• Data provided:

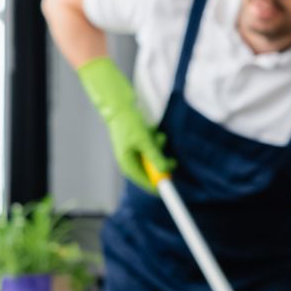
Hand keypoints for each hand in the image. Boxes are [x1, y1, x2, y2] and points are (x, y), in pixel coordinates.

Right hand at [76, 57, 171, 190]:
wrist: (118, 104)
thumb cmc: (128, 123)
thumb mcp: (144, 140)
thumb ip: (155, 157)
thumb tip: (165, 171)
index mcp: (128, 165)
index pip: (145, 182)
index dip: (159, 185)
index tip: (172, 186)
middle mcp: (130, 160)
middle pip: (151, 171)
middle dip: (161, 163)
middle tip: (173, 161)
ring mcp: (134, 151)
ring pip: (153, 157)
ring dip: (158, 148)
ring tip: (158, 137)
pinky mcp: (138, 142)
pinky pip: (152, 147)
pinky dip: (155, 140)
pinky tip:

• What to produce: Check each line of the entries above for the word "middle". List the ones that have it.

• Solution for this task:
middle mcp: (130, 160)
middle pip: (151, 171)
middle dip: (161, 163)
middle tip: (173, 161)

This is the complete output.